Conclusion and Recommendation for Further Studies

In this study, we explored the influence of the iLMT on students’ success in solving four groups of tasks: HRA1, HRA2, LLR, and GLR. Considering that iLMT presents a digital, student-oriented, and interactive version of textbook materials used in the standard environment (i.e. control group), this study provides a new and different contribution from similar previous studies that tested digital materials specifically created to foster a certain type of reasoning.
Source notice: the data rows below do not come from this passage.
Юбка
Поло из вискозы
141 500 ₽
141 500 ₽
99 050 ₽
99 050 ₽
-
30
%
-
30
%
Taken altogether, the findings of this study suggest one major contribution. Based on the discussed results, iLMT had a positive impact on students’ success on both the KT and RT to certain extent. Moreover, it represents suitable instructional material for teaching students for solving tasks that require different types of reasoning, with potential for improvement. Other scholars could use our approach and design principles, as well as our results to design even more effective, efficient, and enjoyable learning environments to teach mathematical concepts.
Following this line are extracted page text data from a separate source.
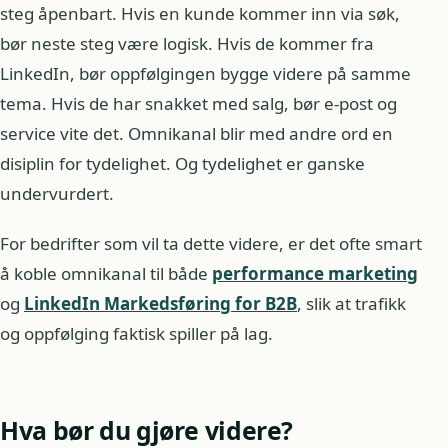
steg åpenbart. Hvis en kunde kommer inn via søk,
bør neste steg være logisk. Hvis de kommer fra
LinkedIn, bør oppfølgingen bygge videre på samme
tema. Hvis de har snakket med salg, bør e-post og
service vite det. Omnikanal blir med andre ord en
disiplin for tydelighet. Og tydelighet er ganske
undervurdert.
For bedrifter som vil ta dette videre, er det ofte smart
å koble omnikanal til både
performance marketing
og
LinkedIn Markedsføring for B2B
, slik at trafikk
og oppfølging faktisk spiller på lag.
Hva bør du gjøre videre?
Use of digital learning materials in teaching mathematics is very delicate, and it must be done carefully and with special attention to the kind of mathematical reasoning it is designed for. However, we emphasize the great potential of GeoGebra applets, especially for improving students’ success in solving tasks that require CMR. We emphasize that the mere digitization of content will not bring significant effects on student success in solving all types of tasks. Our study showed that even carefully created digitized materials may not have significant effects on students’ success in the solving GLR tasks, if they are based on content that is insufficiently related to GLR. In addition to the many benefits of GeoGebra, we believe that more content in the textbook and interactive materials must be dedicated to the GLR tasks. Keeping in mind the wide usage of GeoGebra applets and rapid digitization of materials, we believe that these results can be useful to many educators. These results can be important primarily for scholars and teachers interested in improving critical thinking, abstract understanding, and facilitating connections between authentic learning and mathematical theory. However, we call for further studies to research connections between these aspects of mathematical understanding and interactive learning environments.

In terms of limitations, our research has been focused on teaching units about triangles, while other topics were not considered. However, it is possible that the significant effect of interactivity on the learning was due to the geometry topic. It would be interesting to witness the effect of iLMT (or effects of implemented characteristics of the instructional design) on different mathematics topics (for example algebra) or different student age. We also note that a short-term intervention could cause the halo effect of novelty (Radović et al., 2020). The question remains of what would happen if students used iLMT or similar materials over a longer time period.

Our research also indicates the greater success of girls in some cases. Further research may explore the fact that girls outperformed boys in solving HRA2 and to bring more light on the result that girls outperformed boys on the RT in solving tasks that require IR or CMR. We have not been able to provide more clarity to these interesting results.